Best Achievement in Art Direction: Memoirs of a Geisha
The first film to use nothing but cloth and rain in its art direction.

Best Achievement in Costume Design: Memoirs of a Geisha
First film about hookers to win a costume award.

Best Achievement in Music Written for Motion Pictures, Original Score: Brokeback Mountain
First film about gay people to win a music award not featuring any hi-energy disco. At all.

Best Achievement in Music Written for Motion Pictures, Original Song
Hustle & Flow - Jordan Houston, Cedric Coleman, Paul Beauregard ("It's Hard Out Here For a Pimp").

The first song in Oscar history featuring the word “Pimp” in the title to win. “Bitch Better Have My Muthafuckin Money” from Little Mermaid 3 nearly snuck in to win this category.
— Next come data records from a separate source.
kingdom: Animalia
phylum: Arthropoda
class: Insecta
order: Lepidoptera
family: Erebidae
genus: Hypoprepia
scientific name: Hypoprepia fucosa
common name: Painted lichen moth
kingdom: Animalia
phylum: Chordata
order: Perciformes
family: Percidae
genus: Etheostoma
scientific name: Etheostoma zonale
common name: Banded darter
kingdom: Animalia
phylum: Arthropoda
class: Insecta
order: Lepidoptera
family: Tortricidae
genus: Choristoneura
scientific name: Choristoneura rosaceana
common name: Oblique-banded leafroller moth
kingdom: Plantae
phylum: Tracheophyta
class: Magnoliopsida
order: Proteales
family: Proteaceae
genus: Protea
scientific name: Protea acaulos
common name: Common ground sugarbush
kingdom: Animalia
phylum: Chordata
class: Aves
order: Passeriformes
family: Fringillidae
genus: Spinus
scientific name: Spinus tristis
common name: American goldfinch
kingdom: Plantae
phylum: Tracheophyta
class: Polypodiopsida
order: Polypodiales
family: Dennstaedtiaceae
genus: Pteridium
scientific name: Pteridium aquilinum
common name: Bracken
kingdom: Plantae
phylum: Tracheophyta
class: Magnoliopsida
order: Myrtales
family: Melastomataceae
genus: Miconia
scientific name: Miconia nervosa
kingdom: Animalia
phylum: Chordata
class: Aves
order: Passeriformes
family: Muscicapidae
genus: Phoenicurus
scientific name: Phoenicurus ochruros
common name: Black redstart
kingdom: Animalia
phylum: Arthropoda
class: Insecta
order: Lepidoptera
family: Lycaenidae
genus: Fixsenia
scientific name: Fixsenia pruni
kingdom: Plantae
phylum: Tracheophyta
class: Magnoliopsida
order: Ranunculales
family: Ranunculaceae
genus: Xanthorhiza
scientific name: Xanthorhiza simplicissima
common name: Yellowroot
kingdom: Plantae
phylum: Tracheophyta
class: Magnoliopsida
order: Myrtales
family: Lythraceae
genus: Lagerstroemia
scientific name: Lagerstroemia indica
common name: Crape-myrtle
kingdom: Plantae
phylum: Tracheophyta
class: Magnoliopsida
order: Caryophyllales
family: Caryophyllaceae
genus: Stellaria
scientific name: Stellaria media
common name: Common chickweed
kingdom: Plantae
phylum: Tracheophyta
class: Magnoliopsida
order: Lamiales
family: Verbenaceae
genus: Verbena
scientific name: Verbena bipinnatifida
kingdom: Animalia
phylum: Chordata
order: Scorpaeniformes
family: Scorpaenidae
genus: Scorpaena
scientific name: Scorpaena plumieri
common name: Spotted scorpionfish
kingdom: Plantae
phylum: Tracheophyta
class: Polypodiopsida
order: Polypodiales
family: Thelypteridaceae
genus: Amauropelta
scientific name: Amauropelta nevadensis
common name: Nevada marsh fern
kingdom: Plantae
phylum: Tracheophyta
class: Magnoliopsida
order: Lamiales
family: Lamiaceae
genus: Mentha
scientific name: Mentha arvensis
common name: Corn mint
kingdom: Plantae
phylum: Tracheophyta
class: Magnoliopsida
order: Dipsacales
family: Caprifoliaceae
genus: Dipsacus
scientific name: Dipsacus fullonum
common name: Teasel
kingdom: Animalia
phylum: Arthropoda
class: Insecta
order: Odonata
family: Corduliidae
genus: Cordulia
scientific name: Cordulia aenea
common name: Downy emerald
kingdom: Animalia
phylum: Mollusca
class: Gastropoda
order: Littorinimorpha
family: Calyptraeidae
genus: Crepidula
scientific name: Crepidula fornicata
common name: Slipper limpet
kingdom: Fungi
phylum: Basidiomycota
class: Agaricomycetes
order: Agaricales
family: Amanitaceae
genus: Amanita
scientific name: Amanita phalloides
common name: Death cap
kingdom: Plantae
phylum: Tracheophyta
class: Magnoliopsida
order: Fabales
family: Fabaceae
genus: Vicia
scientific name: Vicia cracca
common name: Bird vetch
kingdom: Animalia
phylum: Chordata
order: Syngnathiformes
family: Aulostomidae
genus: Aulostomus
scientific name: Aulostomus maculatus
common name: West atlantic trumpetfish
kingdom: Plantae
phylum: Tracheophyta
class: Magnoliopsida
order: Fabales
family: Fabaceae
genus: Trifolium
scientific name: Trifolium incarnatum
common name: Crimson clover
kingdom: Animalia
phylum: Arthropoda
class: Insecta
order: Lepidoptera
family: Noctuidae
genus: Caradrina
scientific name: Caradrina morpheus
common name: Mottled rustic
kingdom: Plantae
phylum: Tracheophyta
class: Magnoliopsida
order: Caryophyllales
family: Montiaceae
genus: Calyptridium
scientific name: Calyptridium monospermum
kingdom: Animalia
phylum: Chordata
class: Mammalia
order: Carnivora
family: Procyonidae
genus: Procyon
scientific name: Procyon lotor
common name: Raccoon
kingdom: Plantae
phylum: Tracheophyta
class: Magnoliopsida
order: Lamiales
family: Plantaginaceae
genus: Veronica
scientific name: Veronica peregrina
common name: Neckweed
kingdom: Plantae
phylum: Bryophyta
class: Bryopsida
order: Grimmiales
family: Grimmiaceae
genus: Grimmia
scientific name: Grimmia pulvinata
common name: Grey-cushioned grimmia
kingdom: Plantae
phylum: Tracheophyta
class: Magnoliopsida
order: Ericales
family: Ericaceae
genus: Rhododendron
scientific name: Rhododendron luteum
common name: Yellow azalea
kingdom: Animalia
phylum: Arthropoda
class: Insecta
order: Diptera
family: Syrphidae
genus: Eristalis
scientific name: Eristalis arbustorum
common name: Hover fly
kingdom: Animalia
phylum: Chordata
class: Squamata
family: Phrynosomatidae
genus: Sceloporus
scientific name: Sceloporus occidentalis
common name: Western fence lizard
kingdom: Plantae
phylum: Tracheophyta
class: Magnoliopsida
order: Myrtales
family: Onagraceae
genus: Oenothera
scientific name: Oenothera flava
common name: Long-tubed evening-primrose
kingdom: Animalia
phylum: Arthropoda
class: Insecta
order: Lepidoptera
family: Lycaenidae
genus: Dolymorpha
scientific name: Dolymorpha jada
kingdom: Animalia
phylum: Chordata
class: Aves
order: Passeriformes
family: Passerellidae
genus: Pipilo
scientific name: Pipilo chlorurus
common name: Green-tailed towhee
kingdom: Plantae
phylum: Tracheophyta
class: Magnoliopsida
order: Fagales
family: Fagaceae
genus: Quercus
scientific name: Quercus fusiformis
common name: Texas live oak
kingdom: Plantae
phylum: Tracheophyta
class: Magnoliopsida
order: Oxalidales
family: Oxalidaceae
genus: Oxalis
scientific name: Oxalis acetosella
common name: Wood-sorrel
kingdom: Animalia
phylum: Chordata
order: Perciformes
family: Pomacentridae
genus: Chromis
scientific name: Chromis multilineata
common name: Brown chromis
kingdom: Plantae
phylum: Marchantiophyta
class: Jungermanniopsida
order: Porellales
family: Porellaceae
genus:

Best Achievement in Makeup: The Chronicles of Narnia – The Lion, the Witch and the Wardrobe
The first film involving furniture as a leading character to win an Oscar.

Best Achievement in Sound: King Kong
The first film to win the best Oscar for best sound, when the only sound is "roar".

Best Achievement in Sound Editing: King Kong
The first film to edit the sound roar so it comes out as “ro ar or ar ro or rr oar”..

Best Achievement in Visual Effects: King Kong
The first film about a monkey to win in this category. Dunston Checks In and Every Which Way But Loose were only nominated. Also, first film featuring a skating ape to win.

Best Animated Feature Film of the Year: Wallace & Gromit in The Curse of the Were-Rabbit
The first film featuring Ralph Fiennes and a plasticine dog to win an Oscar

Best Foreign Language Film of the Year: Tsotsi
The first film with two “ss” and two “tts” to win in this category.

Best Documentary, Features: La Marche de l'empereur
The film that upholds the fine Oscar tradition that every film that Morgan Freeman is even obliquely attached to must win something. This is the first time, however, that he has voiced penguins for that Oscar.

Best Documentary, Short Subjects: A Note of Triumph – The Golden Age of Norman Corwin
The first film featuring Norman Corwin to win.

Best Short Film, Animated: The Moon and the Son
The first film with a misprint in the title to win. The film was in fact entitled “The Mon and the Soon” – it's Korean.

Best Short Film, Live Action: Six Shooter
The first film based on a Foghorn Leghorn cartoon to win best Short. Also the longest short winner in Oscar history as 17 hours and 8 minutes.